Ingestion spec - flattenSpec: AVRO record parsing

Hi guys,

Using the last version of Druid I wrote my spec to ingest AVRO records from Kafka. What I’m trying to do also is to make a field flatten but the Druid parser can’t access to it.

The Kafka AVRO record:

[…]
{
“field1”:null,
“field2”:null,
“field3”:null,
“field4”:{
“com.bla.bla.bla.Field”:{
“nestedField”:{
“string”:“value”
}
}
}
}
[…]

``

My spec:

[…]
“parseSpec”:{
“format”:“avro”,
“timestampSpec”:{
“column”:“ts”,
“format”:“auto”
},
“flattenSpec”: {
“fields”: [{
“type”: “path”,
“name”: “nestedField”,
“expr”: “$.???.nestedField”
}]
}
[…]

``

See the question marks in the spec?
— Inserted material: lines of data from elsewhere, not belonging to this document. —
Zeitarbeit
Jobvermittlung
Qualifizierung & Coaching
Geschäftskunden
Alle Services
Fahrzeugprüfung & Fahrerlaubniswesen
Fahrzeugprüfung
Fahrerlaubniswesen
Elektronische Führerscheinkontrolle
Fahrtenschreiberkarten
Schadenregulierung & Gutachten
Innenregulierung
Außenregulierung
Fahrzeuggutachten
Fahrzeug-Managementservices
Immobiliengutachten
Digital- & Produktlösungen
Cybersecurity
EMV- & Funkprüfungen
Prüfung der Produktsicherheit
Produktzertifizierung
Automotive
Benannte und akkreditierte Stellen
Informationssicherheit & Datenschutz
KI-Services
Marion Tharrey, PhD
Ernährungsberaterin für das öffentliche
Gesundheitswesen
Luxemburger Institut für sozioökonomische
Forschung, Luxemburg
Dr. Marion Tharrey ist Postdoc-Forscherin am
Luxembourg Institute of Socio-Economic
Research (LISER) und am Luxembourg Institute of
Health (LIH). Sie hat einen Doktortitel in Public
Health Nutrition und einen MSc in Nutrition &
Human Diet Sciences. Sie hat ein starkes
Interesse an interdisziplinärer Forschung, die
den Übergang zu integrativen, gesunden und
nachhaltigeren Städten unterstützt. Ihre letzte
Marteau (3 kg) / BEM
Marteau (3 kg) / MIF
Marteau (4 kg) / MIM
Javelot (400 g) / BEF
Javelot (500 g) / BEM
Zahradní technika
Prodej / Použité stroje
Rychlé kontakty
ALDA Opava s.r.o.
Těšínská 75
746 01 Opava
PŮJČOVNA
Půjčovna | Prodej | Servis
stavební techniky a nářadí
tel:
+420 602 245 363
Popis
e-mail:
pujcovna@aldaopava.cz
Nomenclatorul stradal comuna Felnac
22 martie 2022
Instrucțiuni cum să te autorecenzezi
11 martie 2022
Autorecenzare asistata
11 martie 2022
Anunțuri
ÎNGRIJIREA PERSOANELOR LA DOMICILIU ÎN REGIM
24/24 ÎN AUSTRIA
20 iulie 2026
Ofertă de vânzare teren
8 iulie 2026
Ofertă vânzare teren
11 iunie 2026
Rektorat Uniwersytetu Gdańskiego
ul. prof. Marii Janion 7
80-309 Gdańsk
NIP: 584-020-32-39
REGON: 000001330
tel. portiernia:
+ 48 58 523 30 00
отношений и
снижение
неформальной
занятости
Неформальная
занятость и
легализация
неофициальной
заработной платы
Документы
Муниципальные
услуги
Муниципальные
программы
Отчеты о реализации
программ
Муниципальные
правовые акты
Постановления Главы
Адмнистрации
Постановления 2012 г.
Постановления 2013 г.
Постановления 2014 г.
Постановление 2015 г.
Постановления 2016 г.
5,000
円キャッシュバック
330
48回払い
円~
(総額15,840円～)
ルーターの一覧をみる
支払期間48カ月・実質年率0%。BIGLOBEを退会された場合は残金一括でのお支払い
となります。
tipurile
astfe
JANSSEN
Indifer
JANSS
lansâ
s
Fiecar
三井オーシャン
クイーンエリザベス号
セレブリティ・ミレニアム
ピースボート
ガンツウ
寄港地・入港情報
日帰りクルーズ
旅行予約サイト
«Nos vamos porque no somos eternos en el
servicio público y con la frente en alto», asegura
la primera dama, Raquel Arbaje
I’ve tried

$.device[‘com.bla.bla.bla.Field’].nestedField

``

as well as

$.device.com.bla.bla.bla.Field.nestedField

``

but I get a PathNotFoundException exception.

Do you have any suggestion?

Thank you in advance

Hey there,

You want to escape the dots in the key name by using brackets.

e.g.

$.field4.[‘com.bla.bla.bla.Field’].nestedField

``

Will get the nestedField in your example. http://jsonpath.com/ is a handy tool to try out different expressions. (Although I don’t think its parser is exactly the same as what Druid uses)

Cheers,

Dylan

Hi Dylan,

Thanks for your reply!

I followed your approach too but I still get something like:

com.jayway.jsonpath.PathNotFoundException: Expected to find an object with property [‘deviceName’] in path $[‘device’][‘com.powerspace.analytics.avro.Device’] but found ‘null’. This is not a json object according to the JsonProvider: ‘io.druid.data.input.avro.GenericAvroJsonProvider’.

``

So, none of the following work:

.field4.com.bla.bla.bla.Field.nestedField .field4.[‘com.bla.bla.bla.Field’].nestedField
$.field4[‘com.bla.bla.bla.Field’].nestedField

``

I’m checking out the source code to see if I can figure something out. Otherwise I have to locally debug my tasks.

Solved. I hope this is useful for someone else:

A few messages from the Kafka topic contained

“field4”:{

`` “com.bla.bla.bla.Field”:null
}

So the solution was to use the JsonPath wildcard power and set my path to:

$.field4…nestedField

``

Now it works like a charm.